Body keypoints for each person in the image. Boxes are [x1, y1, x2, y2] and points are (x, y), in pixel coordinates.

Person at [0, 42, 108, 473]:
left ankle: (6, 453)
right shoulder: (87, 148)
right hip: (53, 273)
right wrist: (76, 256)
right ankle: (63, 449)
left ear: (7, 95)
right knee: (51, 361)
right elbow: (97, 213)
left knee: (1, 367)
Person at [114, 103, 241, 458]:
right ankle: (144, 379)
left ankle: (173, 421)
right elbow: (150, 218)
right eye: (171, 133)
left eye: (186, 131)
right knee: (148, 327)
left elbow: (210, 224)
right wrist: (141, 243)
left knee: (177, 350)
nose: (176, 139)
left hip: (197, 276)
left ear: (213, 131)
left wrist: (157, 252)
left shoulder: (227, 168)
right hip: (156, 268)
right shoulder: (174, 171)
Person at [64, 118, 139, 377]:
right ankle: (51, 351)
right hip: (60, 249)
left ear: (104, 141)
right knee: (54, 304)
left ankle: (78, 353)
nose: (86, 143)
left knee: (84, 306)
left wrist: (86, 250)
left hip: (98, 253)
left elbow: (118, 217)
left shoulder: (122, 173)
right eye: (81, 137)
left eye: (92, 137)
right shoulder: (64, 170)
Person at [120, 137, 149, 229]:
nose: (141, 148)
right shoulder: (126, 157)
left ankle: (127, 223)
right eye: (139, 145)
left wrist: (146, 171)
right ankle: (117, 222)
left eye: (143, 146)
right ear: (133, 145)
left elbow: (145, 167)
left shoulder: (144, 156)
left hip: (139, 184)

■ ■ ■ ■

ACTIVITY. In the lines above, every record is to be repeated exactly.

RESPONSE.
Body keypoints for each person in the image. Boxes are [x1, y1, x2, y2] and points are (x, y), in pixel coordinates.

Person at [0, 42, 108, 473]:
left ankle: (6, 453)
right shoulder: (87, 148)
right hip: (53, 273)
right wrist: (76, 256)
right ankle: (63, 449)
left ear: (7, 95)
right knee: (51, 361)
right elbow: (97, 213)
left knee: (1, 367)
Person at [114, 103, 241, 458]:
right ankle: (144, 379)
left ankle: (173, 421)
right elbow: (150, 218)
right eye: (171, 133)
left eye: (186, 131)
right knee: (148, 327)
left elbow: (210, 224)
right wrist: (141, 243)
left knee: (177, 350)
nose: (176, 139)
left hip: (197, 276)
left ear: (213, 131)
left wrist: (157, 252)
left shoulder: (227, 168)
right hip: (156, 268)
right shoulder: (174, 171)
Person at [64, 118, 139, 377]:
right ankle: (51, 351)
right hip: (60, 249)
left ear: (104, 141)
right knee: (54, 304)
left ankle: (78, 353)
nose: (86, 143)
left knee: (84, 306)
left wrist: (86, 250)
left hip: (98, 253)
left elbow: (118, 217)
left shoulder: (122, 173)
right eye: (81, 137)
left eye: (92, 137)
right shoulder: (64, 170)
Person at [120, 137, 149, 229]:
nose: (141, 148)
right shoulder: (126, 157)
left ankle: (127, 223)
right eye: (139, 145)
left wrist: (146, 171)
right ankle: (117, 222)
left eye: (143, 146)
right ear: (133, 145)
left elbow: (145, 167)
left shoulder: (144, 156)
left hip: (139, 184)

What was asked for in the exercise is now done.